Abstract

AbstractDecarbonizing industrial sectors is a critical global challenge, involving the creation of new industrial spaces—‘net zero industrial clusters’—co‐locating energy sectors and ‘hard‐to‐abate’ industries such as oil refining and steelmaking. This paper provides the first empirically grounded geographical investigation of these emerging spaces. It employs a place‐based research agenda to unpack how UK net zero industrial clusters (ICs) are imagined and emplaced in policy and industry discourses through place‐based naming, spatial configuring and mapping activities. By conducting document analysis, 33 in‐depth stakeholder interviews and five field trips to three UK case studies, we show how cluster imaginaries vary across cases and policy contexts in terms of constituents, focus and purpose. Ontological complexity is compounded by different rationales among stakeholders in configuring clusters and by contested cluster naming and boundary setting. This ambiguous, evolving spatiality raises important political and justice concerns over who and where is excluded in cluster building.
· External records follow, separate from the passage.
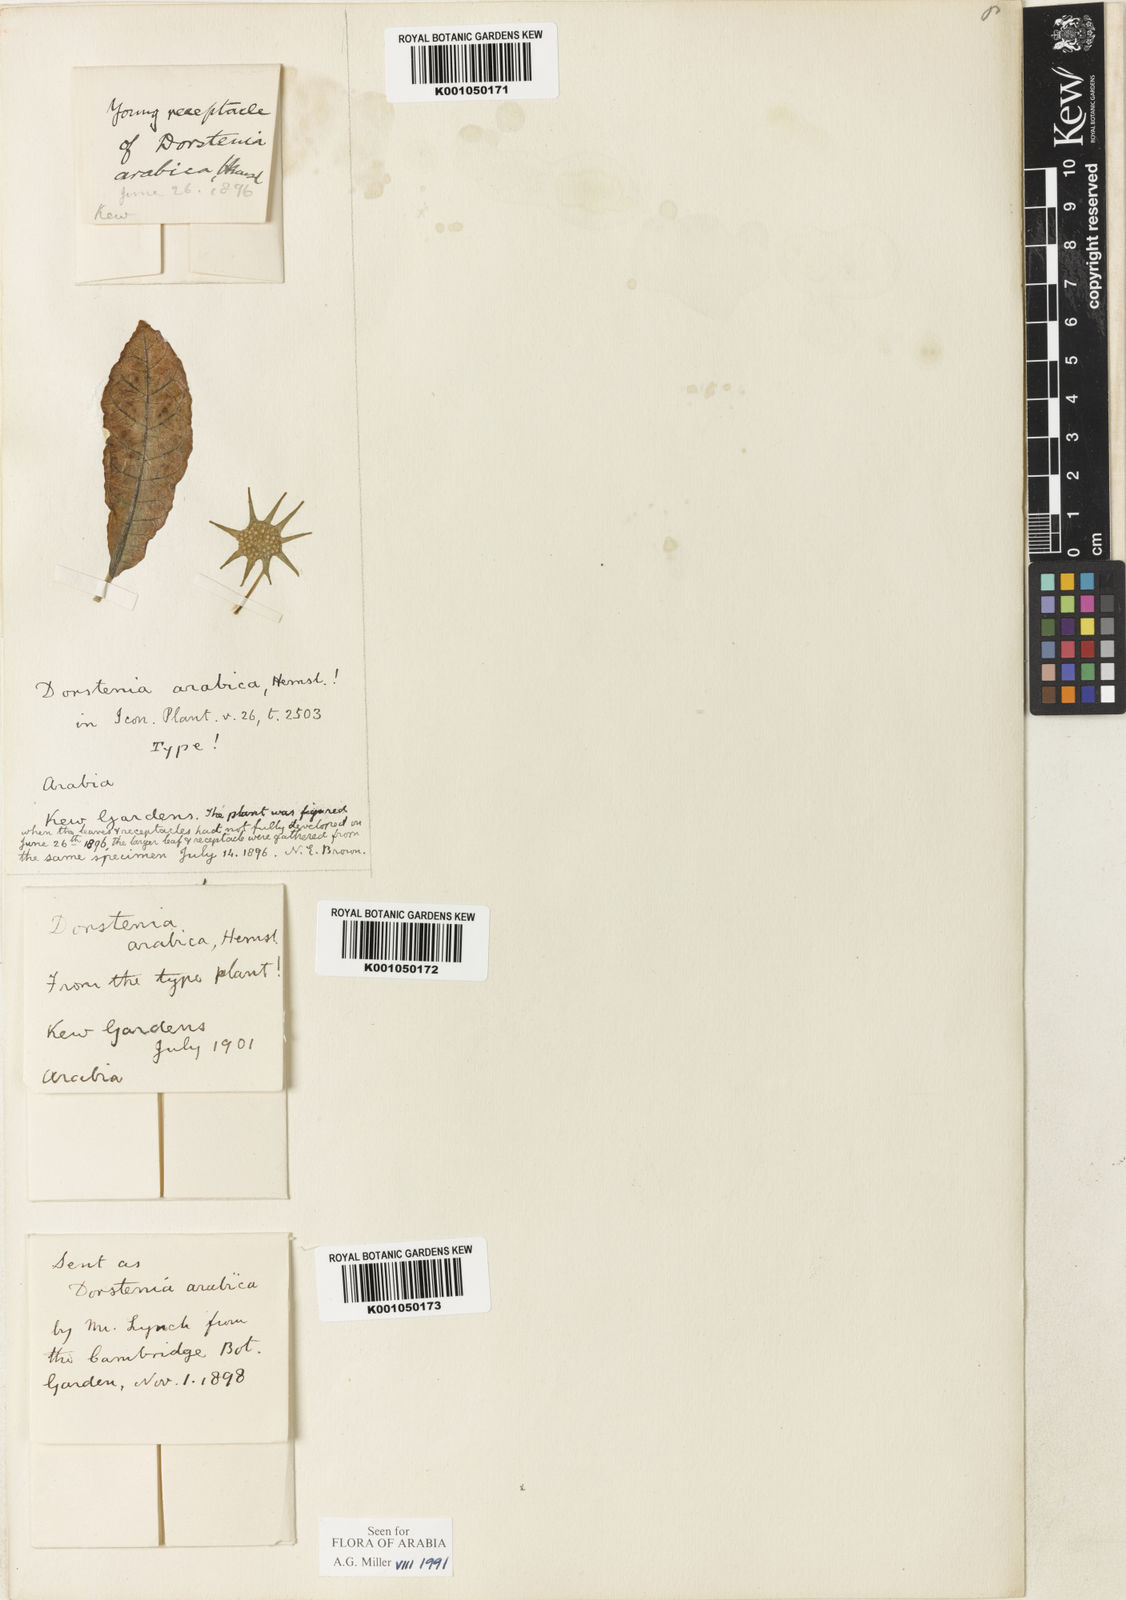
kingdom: Plantae
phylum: Tracheophyta
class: Magnoliopsida
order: Rosales
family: Moraceae
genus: Dorstenia
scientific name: Dorstenia foetida
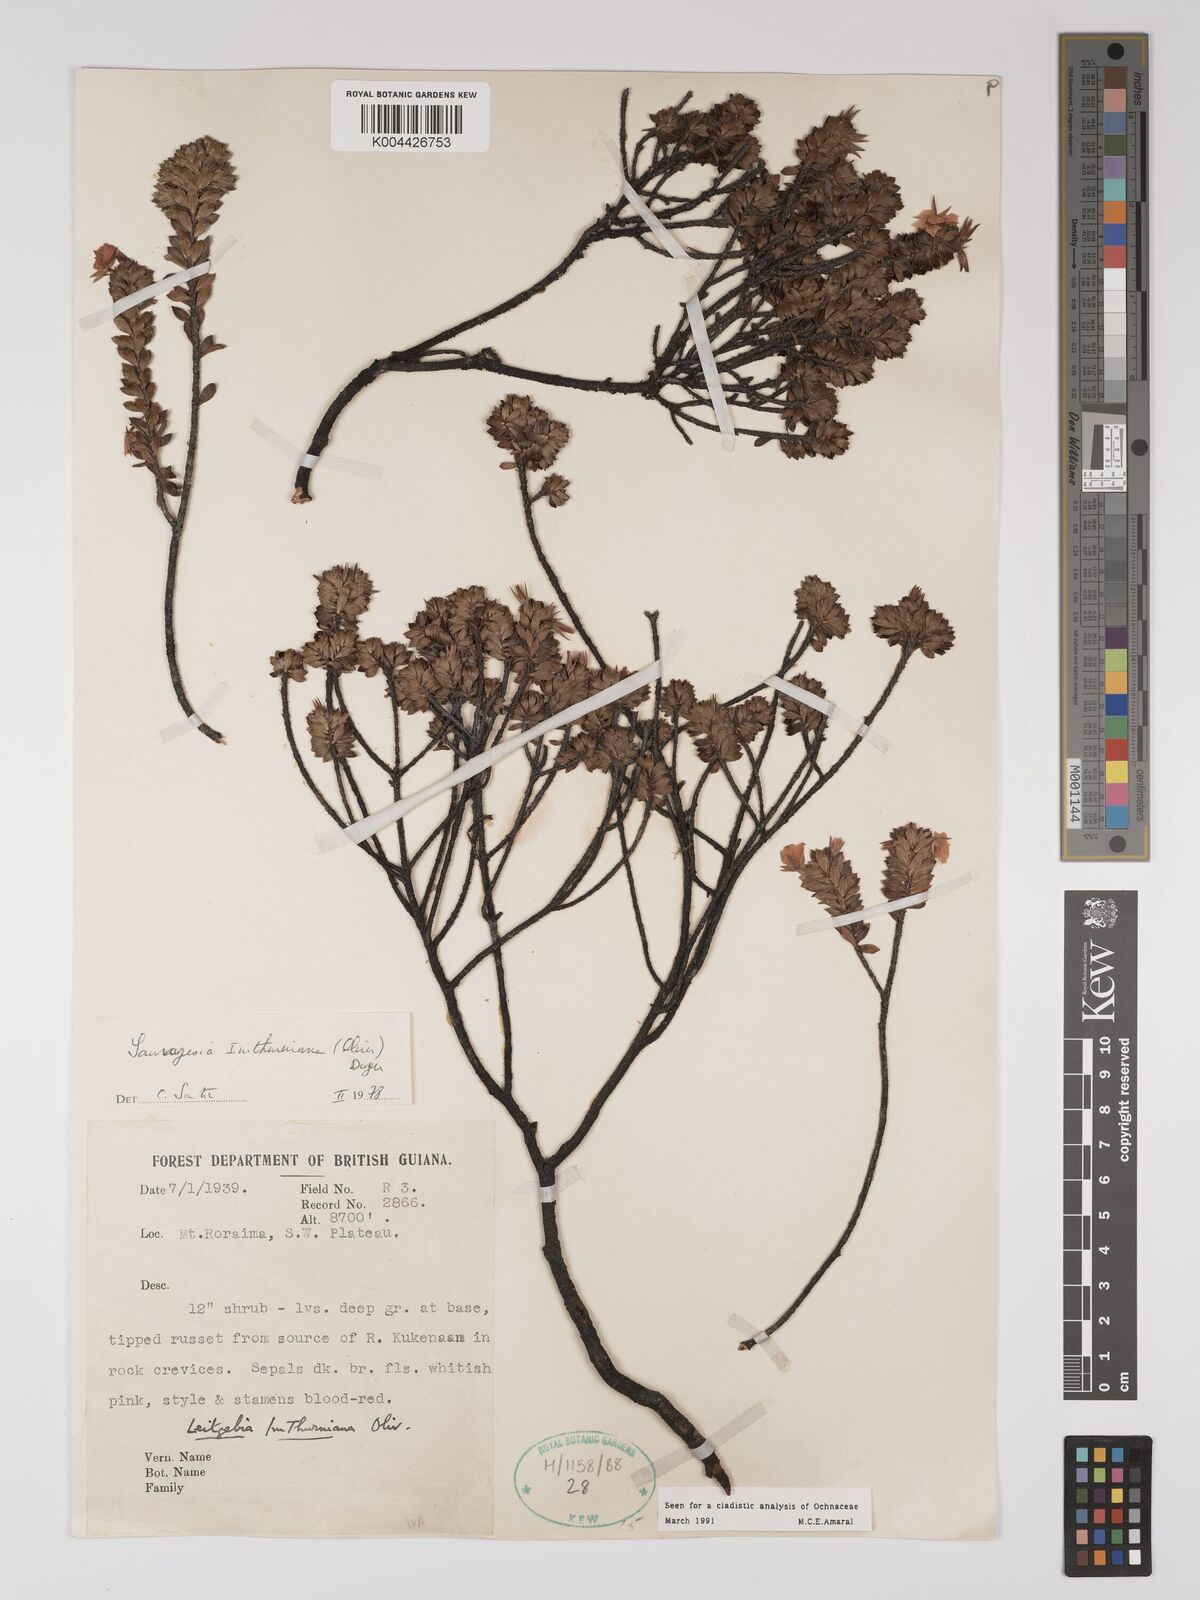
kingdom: Plantae
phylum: Tracheophyta
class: Magnoliopsida
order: Malpighiales
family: Ochnaceae
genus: Sauvagesia
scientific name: Sauvagesia imthurniana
These findings advance the geographies of low‐carbon transitions by showing: (1) ways that ICs' spatial embeddedness, which underlies cluster spatial configurations, helps increase industry actors' recognition of their economic, social and cultural ties with the places of their making, even if this risks path dependency; (2) how fluid cluster boundaries, reflected in cluster names and maps, emphasize the value of a network topology of scale to enable spatially inclusive, multi‐scalar climate mitigation. Finally, we argue that a place‐sensitive net zero policy mindset is vital for fulfilling ICs and the UK's decarbonization potential in a manner that is both fair and locally grounded.